Work to complete>
a) Summarize the workspace passage in three sentences.
b) According to the workspace passage, which part of a workspace cannot be changed through the **Edit** button?
c) Carry on with the workspace passage from its final sentence.

Any changes to the filesystem that you make in the working directory of your
workspace (the directory you find yourself in when you first open the workspace)
are persisted across workspace restarts.

This allows you to save data, code, models, and other files in your workspace.

> [!NOTE]
> Storing large datasets, models, and other files in your workspace may slow down
> the start and stop times of your workspace. This is because the workspace
> instance needs time to download/upload the files from persistent storage.

## Editing a workspace

Change the workspace configuration by clicking on the **Edit** button:

![Edit Workspace](https://www.union.ai/docs/v1/union/_static/images/user-guide/core-concepts/workspaces/edit-workspace-1.png)

Note that you can change everything except the workspace name.

![Edit Workspace](https://www.union.ai/docs/v1/union/_static/images/user-guide/core-concepts/workspaces/edit-workspace-2.png)

## The workspace detail view

Clicking on the workspace item on the list view will reveal the workspace detail view,
which provides all the information about the workspace.

![Workspace Detail](https://www.union.ai/docs/v1/union/_static/images/user-guide/core-concepts/workspaces/workspace-detail.png)

Stored records>
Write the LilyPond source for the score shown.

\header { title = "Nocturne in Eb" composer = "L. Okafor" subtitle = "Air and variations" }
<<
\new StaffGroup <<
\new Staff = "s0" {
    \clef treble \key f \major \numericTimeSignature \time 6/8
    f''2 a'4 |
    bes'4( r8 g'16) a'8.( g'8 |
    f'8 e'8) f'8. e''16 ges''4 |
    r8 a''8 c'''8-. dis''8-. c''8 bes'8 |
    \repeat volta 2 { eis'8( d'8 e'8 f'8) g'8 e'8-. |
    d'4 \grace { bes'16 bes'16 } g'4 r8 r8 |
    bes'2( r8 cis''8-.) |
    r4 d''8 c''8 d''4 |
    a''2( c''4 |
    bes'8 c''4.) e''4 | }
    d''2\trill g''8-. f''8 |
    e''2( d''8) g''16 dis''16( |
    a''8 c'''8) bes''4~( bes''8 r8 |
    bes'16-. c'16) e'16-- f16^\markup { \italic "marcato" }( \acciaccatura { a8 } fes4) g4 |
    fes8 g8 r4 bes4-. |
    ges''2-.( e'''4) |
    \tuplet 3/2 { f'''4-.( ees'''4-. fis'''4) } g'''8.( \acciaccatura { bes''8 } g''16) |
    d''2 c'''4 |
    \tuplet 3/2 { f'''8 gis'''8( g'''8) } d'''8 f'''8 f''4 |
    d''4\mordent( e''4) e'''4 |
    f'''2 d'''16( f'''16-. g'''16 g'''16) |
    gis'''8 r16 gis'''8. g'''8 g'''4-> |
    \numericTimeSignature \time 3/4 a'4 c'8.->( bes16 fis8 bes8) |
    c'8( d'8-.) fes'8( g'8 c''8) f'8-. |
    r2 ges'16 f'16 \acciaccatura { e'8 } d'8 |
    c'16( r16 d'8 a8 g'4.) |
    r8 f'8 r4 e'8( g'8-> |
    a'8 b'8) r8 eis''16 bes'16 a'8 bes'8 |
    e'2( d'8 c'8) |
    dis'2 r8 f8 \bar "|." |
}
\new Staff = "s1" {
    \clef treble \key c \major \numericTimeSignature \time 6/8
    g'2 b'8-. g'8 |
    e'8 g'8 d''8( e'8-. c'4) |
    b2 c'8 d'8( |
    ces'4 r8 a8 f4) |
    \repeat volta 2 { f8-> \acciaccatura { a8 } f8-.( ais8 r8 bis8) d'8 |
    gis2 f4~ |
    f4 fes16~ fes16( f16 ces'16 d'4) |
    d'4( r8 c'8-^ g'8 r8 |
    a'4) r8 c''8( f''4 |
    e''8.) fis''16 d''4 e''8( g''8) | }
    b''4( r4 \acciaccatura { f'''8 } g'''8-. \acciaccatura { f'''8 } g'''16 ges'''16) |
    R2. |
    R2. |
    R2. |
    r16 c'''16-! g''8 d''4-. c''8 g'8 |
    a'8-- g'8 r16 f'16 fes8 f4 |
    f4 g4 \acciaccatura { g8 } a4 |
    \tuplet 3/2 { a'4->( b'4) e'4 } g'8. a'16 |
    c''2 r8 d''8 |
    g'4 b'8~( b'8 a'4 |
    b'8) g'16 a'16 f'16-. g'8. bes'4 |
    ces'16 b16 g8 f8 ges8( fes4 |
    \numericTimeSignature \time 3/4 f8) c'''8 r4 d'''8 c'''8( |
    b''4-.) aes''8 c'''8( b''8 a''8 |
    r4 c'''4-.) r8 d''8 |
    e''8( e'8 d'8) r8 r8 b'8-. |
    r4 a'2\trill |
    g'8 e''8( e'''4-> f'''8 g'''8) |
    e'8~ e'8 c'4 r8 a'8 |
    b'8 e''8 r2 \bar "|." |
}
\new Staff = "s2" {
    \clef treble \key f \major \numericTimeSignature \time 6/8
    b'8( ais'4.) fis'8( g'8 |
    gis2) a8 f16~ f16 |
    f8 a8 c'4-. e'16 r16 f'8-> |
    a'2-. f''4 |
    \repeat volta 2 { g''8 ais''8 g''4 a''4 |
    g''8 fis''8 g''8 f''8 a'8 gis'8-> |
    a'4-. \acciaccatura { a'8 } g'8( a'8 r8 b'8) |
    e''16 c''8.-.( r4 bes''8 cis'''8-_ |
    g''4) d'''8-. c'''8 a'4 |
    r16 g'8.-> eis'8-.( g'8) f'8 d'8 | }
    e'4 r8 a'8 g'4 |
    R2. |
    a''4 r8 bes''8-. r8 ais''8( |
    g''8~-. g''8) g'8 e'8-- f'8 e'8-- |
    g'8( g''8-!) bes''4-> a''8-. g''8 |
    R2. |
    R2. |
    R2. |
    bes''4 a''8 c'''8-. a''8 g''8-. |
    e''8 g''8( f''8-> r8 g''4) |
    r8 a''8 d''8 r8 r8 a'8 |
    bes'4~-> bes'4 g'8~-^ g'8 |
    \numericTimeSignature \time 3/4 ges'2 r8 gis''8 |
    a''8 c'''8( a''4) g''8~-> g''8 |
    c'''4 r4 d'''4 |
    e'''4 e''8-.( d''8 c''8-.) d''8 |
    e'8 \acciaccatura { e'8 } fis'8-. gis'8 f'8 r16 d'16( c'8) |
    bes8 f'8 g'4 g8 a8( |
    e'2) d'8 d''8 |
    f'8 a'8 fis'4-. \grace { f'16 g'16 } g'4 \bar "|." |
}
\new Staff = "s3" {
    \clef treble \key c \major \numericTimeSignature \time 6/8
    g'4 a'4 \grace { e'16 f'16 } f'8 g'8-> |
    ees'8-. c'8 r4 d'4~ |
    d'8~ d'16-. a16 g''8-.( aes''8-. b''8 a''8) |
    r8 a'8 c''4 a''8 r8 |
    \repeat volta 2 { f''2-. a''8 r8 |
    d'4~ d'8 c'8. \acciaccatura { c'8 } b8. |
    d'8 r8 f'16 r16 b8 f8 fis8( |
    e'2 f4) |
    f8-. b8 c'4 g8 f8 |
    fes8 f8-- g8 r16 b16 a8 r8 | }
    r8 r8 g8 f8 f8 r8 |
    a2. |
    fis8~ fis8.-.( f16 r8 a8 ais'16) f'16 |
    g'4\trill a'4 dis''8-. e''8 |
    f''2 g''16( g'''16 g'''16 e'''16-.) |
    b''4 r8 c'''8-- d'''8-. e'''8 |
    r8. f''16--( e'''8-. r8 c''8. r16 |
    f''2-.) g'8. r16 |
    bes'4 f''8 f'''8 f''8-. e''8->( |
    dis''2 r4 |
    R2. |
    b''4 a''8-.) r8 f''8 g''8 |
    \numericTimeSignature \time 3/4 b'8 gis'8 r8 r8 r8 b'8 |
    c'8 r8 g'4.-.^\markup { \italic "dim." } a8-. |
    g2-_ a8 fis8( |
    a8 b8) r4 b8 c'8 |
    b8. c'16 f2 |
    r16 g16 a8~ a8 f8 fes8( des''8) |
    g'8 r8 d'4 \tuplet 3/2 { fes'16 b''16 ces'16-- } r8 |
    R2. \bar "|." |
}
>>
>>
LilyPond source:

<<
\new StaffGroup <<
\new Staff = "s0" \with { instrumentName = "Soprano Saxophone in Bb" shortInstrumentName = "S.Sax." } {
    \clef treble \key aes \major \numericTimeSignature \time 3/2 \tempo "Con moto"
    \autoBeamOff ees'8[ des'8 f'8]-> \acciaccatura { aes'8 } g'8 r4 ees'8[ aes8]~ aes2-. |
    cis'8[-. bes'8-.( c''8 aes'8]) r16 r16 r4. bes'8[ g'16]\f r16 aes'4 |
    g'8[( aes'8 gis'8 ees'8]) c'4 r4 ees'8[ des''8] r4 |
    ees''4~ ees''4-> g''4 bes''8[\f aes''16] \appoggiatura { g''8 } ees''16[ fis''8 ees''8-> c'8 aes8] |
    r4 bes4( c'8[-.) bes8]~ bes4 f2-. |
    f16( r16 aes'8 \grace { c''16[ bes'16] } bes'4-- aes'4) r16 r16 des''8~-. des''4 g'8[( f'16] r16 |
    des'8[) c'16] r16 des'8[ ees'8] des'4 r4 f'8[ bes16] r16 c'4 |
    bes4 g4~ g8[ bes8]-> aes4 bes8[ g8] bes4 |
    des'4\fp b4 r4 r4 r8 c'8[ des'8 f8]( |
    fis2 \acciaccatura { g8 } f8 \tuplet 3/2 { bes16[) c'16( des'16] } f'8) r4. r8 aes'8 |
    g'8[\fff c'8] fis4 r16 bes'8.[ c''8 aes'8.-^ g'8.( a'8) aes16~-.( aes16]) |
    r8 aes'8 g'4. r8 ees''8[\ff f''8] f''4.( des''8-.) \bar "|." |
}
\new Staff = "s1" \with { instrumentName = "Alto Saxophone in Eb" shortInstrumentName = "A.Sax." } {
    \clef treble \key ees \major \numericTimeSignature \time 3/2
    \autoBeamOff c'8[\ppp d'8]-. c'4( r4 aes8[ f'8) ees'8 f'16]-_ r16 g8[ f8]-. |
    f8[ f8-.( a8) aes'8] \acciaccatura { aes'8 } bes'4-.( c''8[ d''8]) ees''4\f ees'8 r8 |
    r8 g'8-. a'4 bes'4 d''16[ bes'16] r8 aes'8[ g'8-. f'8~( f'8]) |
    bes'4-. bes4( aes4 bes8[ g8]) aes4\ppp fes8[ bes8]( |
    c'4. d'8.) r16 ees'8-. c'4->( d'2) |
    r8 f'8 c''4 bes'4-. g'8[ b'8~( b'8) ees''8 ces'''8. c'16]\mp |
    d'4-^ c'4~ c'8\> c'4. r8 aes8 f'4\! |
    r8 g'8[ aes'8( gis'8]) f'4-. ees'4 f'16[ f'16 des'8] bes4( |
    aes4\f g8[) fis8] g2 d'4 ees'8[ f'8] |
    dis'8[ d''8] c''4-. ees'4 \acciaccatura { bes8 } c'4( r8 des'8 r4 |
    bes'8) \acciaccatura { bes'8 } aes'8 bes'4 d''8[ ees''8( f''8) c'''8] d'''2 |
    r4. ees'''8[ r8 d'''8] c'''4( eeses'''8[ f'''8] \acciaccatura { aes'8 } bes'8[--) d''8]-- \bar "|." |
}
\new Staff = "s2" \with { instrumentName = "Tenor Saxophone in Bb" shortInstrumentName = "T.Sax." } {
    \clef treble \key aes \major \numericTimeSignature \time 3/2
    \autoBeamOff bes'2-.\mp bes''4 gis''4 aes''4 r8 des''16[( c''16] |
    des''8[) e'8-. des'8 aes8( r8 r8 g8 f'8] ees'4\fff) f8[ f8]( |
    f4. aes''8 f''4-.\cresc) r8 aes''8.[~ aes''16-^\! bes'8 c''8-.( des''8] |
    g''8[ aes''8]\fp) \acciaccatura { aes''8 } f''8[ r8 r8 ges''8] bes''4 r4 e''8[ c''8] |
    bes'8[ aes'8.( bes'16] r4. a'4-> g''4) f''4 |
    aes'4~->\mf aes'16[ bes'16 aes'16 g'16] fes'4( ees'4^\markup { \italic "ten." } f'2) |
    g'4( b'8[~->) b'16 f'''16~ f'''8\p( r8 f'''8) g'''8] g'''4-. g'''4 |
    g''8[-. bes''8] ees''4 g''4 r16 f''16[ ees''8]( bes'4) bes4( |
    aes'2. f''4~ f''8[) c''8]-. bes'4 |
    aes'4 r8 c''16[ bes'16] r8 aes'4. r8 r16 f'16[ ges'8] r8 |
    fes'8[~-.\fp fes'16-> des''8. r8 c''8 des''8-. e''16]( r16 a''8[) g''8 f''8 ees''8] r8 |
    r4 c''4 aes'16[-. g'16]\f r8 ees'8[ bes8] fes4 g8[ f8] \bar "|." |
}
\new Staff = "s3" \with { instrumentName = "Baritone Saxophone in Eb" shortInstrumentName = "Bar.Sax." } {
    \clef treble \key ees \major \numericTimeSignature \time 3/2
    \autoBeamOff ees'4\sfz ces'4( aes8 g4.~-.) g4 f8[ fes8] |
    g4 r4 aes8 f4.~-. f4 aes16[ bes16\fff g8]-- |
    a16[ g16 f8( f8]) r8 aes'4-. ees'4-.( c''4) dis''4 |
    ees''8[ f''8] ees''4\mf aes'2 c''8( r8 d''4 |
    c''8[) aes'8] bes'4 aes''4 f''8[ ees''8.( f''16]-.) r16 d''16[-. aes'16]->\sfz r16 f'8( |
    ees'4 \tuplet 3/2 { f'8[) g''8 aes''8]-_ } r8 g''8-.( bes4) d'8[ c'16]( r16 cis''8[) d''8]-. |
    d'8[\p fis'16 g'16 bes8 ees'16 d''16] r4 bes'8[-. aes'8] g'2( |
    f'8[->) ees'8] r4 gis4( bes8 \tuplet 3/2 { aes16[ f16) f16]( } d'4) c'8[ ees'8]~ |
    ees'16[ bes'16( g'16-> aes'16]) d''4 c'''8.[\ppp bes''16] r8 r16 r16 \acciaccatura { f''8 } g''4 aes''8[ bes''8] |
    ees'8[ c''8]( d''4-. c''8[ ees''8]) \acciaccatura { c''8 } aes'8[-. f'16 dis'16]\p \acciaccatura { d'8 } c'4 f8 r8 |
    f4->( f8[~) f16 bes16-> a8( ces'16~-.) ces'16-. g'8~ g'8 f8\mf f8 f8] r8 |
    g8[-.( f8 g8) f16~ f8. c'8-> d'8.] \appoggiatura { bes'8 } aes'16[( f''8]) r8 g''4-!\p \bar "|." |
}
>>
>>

Answers>
a) Changes made to the filesystem in a workspace's working directory persist across restarts, so data, code, models, and other files can be saved there. Storing large files may slow the workspace's start and stop times, because the instance must download and upload them from persistent storage. The **Edit** button changes everything in a workspace's configuration except its name, and clicking a workspace in the list view opens a detail view with all of its information.

b) The workspace name.

c)
## Archiving a workspace

Archive a workspace by clicking on the **Archive** button:

![Archive Workspace](https://www.union.ai/docs/v1/union/_static/images/user-guide/core-concepts/workspaces/archive-workspace.png)

Show archived workspaces by clicking on the **Show archived** toggle
on the top right of the workspaces list view. Unarchive a workspace by clicking
on the **Unarchive** button:

![Unarchive Workspace](https://www.union.ai/docs/v1/union/_static/images/user-guide/core-concepts/workspaces/unarchive-workspace.png)

## Workspace CLI commands

The `union` CLI also provides commands for managing workspaces.

### Create a workspace configuration

The first step is to create a yaml file that describes the workspace.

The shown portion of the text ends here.